YOUR GOAL: Quote every line of the records below verbatim, from the first line to the last.

[Records from a data collection]

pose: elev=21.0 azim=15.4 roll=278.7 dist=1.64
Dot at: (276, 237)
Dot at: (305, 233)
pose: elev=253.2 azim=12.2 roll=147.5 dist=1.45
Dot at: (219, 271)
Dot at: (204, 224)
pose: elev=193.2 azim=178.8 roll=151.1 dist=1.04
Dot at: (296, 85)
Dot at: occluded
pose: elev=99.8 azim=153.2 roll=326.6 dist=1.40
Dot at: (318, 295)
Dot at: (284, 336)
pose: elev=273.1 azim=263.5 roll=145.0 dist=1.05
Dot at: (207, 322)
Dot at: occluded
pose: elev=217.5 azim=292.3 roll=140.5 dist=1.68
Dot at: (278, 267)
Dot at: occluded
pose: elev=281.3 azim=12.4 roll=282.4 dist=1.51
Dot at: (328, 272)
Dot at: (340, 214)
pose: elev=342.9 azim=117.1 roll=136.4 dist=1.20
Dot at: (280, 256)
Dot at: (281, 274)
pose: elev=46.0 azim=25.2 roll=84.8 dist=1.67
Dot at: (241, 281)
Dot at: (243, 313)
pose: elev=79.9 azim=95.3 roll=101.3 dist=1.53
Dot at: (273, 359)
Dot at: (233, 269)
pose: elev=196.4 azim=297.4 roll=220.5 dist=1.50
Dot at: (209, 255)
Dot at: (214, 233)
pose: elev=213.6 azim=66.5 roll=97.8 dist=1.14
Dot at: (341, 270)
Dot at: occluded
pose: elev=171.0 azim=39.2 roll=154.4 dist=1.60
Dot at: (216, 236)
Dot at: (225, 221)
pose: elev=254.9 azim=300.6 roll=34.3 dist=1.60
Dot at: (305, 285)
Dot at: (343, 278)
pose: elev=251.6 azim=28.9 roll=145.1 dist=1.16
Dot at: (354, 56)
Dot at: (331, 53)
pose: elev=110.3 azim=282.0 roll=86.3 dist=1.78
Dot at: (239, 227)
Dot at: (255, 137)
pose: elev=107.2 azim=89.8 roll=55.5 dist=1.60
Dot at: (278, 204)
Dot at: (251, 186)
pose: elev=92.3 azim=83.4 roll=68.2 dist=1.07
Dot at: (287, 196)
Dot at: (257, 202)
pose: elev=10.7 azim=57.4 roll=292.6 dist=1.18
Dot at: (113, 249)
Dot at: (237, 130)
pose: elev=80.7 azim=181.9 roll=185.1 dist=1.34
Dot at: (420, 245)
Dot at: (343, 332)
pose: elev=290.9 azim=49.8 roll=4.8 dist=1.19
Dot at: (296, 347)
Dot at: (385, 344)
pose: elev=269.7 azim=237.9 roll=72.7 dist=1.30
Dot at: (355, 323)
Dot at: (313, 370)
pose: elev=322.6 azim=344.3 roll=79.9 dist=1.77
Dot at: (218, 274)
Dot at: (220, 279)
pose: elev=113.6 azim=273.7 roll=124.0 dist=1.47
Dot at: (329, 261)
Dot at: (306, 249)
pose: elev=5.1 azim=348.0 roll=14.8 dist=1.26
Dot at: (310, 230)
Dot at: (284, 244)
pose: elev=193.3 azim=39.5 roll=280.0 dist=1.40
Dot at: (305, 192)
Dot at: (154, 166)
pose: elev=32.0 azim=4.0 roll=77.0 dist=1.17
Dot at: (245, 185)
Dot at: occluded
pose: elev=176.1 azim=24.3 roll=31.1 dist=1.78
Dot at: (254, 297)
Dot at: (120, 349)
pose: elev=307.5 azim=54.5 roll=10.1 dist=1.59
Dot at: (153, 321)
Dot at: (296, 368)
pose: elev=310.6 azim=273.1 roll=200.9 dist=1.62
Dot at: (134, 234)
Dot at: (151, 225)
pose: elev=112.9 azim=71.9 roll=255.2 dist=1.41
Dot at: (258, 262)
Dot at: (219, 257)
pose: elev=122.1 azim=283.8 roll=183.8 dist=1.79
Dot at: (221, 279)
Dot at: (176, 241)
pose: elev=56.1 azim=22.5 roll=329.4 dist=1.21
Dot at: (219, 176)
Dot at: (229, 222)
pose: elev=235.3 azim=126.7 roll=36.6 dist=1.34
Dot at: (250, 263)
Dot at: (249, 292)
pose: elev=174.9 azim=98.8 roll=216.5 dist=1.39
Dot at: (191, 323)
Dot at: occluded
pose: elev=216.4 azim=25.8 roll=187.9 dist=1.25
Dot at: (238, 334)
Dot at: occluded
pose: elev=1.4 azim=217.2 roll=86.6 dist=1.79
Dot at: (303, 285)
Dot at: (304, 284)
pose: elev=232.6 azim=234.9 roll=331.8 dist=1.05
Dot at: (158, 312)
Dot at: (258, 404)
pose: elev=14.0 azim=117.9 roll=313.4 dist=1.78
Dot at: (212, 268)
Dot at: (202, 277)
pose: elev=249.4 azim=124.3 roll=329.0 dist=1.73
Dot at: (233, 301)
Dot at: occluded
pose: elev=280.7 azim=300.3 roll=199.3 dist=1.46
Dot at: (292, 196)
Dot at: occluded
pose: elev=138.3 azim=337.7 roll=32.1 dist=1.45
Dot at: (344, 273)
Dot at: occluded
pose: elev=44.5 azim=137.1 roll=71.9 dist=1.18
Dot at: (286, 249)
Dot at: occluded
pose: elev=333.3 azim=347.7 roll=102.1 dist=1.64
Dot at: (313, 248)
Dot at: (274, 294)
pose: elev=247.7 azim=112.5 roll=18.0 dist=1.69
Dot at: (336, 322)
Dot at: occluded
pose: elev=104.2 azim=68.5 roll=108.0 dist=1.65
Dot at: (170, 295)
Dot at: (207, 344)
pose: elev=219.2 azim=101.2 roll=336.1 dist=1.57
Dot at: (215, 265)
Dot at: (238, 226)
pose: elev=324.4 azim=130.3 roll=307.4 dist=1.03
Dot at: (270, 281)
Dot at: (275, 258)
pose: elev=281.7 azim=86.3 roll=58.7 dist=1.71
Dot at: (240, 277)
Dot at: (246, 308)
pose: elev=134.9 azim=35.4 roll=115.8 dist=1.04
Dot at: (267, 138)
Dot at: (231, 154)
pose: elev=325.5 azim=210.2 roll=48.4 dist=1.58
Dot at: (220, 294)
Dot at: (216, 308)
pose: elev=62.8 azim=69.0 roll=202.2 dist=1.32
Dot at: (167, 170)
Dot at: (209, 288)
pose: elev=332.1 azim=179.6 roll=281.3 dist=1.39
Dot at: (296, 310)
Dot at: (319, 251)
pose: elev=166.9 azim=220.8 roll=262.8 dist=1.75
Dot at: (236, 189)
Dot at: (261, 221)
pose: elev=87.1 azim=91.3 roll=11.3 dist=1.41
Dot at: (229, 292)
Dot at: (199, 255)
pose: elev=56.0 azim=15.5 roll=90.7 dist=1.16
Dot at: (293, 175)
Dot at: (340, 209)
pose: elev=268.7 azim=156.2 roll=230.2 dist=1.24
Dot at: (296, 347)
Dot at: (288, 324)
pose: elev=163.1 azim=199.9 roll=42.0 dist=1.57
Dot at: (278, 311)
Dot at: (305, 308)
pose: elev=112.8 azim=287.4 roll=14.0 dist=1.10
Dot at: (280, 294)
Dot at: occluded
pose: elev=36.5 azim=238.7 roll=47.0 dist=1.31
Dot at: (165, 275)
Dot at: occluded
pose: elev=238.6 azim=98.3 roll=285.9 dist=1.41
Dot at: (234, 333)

RESPONSE:
pose: elev=21.0 azim=15.4 roll=278.7 dist=1.64
Dot at: (276, 237)
Dot at: (305, 233)
pose: elev=253.2 azim=12.2 roll=147.5 dist=1.45
Dot at: (219, 271)
Dot at: (204, 224)
pose: elev=193.2 azim=178.8 roll=151.1 dist=1.04
Dot at: (296, 85)
Dot at: occluded
pose: elev=99.8 azim=153.2 roll=326.6 dist=1.40
Dot at: (318, 295)
Dot at: (284, 336)
pose: elev=273.1 azim=263.5 roll=145.0 dist=1.05
Dot at: (207, 322)
Dot at: occluded
pose: elev=217.5 azim=292.3 roll=140.5 dist=1.68
Dot at: (278, 267)
Dot at: occluded
pose: elev=281.3 azim=12.4 roll=282.4 dist=1.51
Dot at: (328, 272)
Dot at: (340, 214)
pose: elev=342.9 azim=117.1 roll=136.4 dist=1.20
Dot at: (280, 256)
Dot at: (281, 274)
pose: elev=46.0 azim=25.2 roll=84.8 dist=1.67
Dot at: (241, 281)
Dot at: (243, 313)
pose: elev=79.9 azim=95.3 roll=101.3 dist=1.53
Dot at: (273, 359)
Dot at: (233, 269)
pose: elev=196.4 azim=297.4 roll=220.5 dist=1.50
Dot at: (209, 255)
Dot at: (214, 233)
pose: elev=213.6 azim=66.5 roll=97.8 dist=1.14
Dot at: (341, 270)
Dot at: occluded
pose: elev=171.0 azim=39.2 roll=154.4 dist=1.60
Dot at: (216, 236)
Dot at: (225, 221)
pose: elev=254.9 azim=300.6 roll=34.3 dist=1.60
Dot at: (305, 285)
Dot at: (343, 278)
pose: elev=251.6 azim=28.9 roll=145.1 dist=1.16
Dot at: (354, 56)
Dot at: (331, 53)
pose: elev=110.3 azim=282.0 roll=86.3 dist=1.78
Dot at: (239, 227)
Dot at: (255, 137)
pose: elev=107.2 azim=89.8 roll=55.5 dist=1.60
Dot at: (278, 204)
Dot at: (251, 186)
pose: elev=92.3 azim=83.4 roll=68.2 dist=1.07
Dot at: (287, 196)
Dot at: (257, 202)
pose: elev=10.7 azim=57.4 roll=292.6 dist=1.18
Dot at: (113, 249)
Dot at: (237, 130)
pose: elev=80.7 azim=181.9 roll=185.1 dist=1.34
Dot at: (420, 245)
Dot at: (343, 332)
pose: elev=290.9 azim=49.8 roll=4.8 dist=1.19
Dot at: (296, 347)
Dot at: (385, 344)
pose: elev=269.7 azim=237.9 roll=72.7 dist=1.30
Dot at: (355, 323)
Dot at: (313, 370)
pose: elev=322.6 azim=344.3 roll=79.9 dist=1.77
Dot at: (218, 274)
Dot at: (220, 279)
pose: elev=113.6 azim=273.7 roll=124.0 dist=1.47
Dot at: (329, 261)
Dot at: (306, 249)
pose: elev=5.1 azim=348.0 roll=14.8 dist=1.26
Dot at: (310, 230)
Dot at: (284, 244)
pose: elev=193.3 azim=39.5 roll=280.0 dist=1.40
Dot at: (305, 192)
Dot at: (154, 166)
pose: elev=32.0 azim=4.0 roll=77.0 dist=1.17
Dot at: (245, 185)
Dot at: occluded
pose: elev=176.1 azim=24.3 roll=31.1 dist=1.78
Dot at: (254, 297)
Dot at: (120, 349)
pose: elev=307.5 azim=54.5 roll=10.1 dist=1.59
Dot at: (153, 321)
Dot at: (296, 368)
pose: elev=310.6 azim=273.1 roll=200.9 dist=1.62
Dot at: (134, 234)
Dot at: (151, 225)
pose: elev=112.9 azim=71.9 roll=255.2 dist=1.41
Dot at: (258, 262)
Dot at: (219, 257)
pose: elev=122.1 azim=283.8 roll=183.8 dist=1.79
Dot at: (221, 279)
Dot at: (176, 241)
pose: elev=56.1 azim=22.5 roll=329.4 dist=1.21
Dot at: (219, 176)
Dot at: (229, 222)
pose: elev=235.3 azim=126.7 roll=36.6 dist=1.34
Dot at: (250, 263)
Dot at: (249, 292)
pose: elev=174.9 azim=98.8 roll=216.5 dist=1.39
Dot at: (191, 323)
Dot at: occluded
pose: elev=216.4 azim=25.8 roll=187.9 dist=1.25
Dot at: (238, 334)
Dot at: occluded
pose: elev=1.4 azim=217.2 roll=86.6 dist=1.79
Dot at: (303, 285)
Dot at: (304, 284)
pose: elev=232.6 azim=234.9 roll=331.8 dist=1.05
Dot at: (158, 312)
Dot at: (258, 404)
pose: elev=14.0 azim=117.9 roll=313.4 dist=1.78
Dot at: (212, 268)
Dot at: (202, 277)
pose: elev=249.4 azim=124.3 roll=329.0 dist=1.73
Dot at: (233, 301)
Dot at: occluded
pose: elev=280.7 azim=300.3 roll=199.3 dist=1.46
Dot at: (292, 196)
Dot at: occluded
pose: elev=138.3 azim=337.7 roll=32.1 dist=1.45
Dot at: (344, 273)
Dot at: occluded
pose: elev=44.5 azim=137.1 roll=71.9 dist=1.18
Dot at: (286, 249)
Dot at: occluded
pose: elev=333.3 azim=347.7 roll=102.1 dist=1.64
Dot at: (313, 248)
Dot at: (274, 294)
pose: elev=247.7 azim=112.5 roll=18.0 dist=1.69
Dot at: (336, 322)
Dot at: occluded
pose: elev=104.2 azim=68.5 roll=108.0 dist=1.65
Dot at: (170, 295)
Dot at: (207, 344)
pose: elev=219.2 azim=101.2 roll=336.1 dist=1.57
Dot at: (215, 265)
Dot at: (238, 226)
pose: elev=324.4 azim=130.3 roll=307.4 dist=1.03
Dot at: (270, 281)
Dot at: (275, 258)
pose: elev=281.7 azim=86.3 roll=58.7 dist=1.71
Dot at: (240, 277)
Dot at: (246, 308)
pose: elev=134.9 azim=35.4 roll=115.8 dist=1.04
Dot at: (267, 138)
Dot at: (231, 154)
pose: elev=325.5 azim=210.2 roll=48.4 dist=1.58
Dot at: (220, 294)
Dot at: (216, 308)
pose: elev=62.8 azim=69.0 roll=202.2 dist=1.32
Dot at: (167, 170)
Dot at: (209, 288)
pose: elev=332.1 azim=179.6 roll=281.3 dist=1.39
Dot at: (296, 310)
Dot at: (319, 251)
pose: elev=166.9 azim=220.8 roll=262.8 dist=1.75
Dot at: (236, 189)
Dot at: (261, 221)
pose: elev=87.1 azim=91.3 roll=11.3 dist=1.41
Dot at: (229, 292)
Dot at: (199, 255)
pose: elev=56.0 azim=15.5 roll=90.7 dist=1.16
Dot at: (293, 175)
Dot at: (340, 209)
pose: elev=268.7 azim=156.2 roll=230.2 dist=1.24
Dot at: (296, 347)
Dot at: (288, 324)
pose: elev=163.1 azim=199.9 roll=42.0 dist=1.57
Dot at: (278, 311)
Dot at: (305, 308)
pose: elev=112.8 azim=287.4 roll=14.0 dist=1.10
Dot at: (280, 294)
Dot at: occluded
pose: elev=36.5 azim=238.7 roll=47.0 dist=1.31
Dot at: (165, 275)
Dot at: occluded
pose: elev=238.6 azim=98.3 roll=285.9 dist=1.41
Dot at: (234, 333)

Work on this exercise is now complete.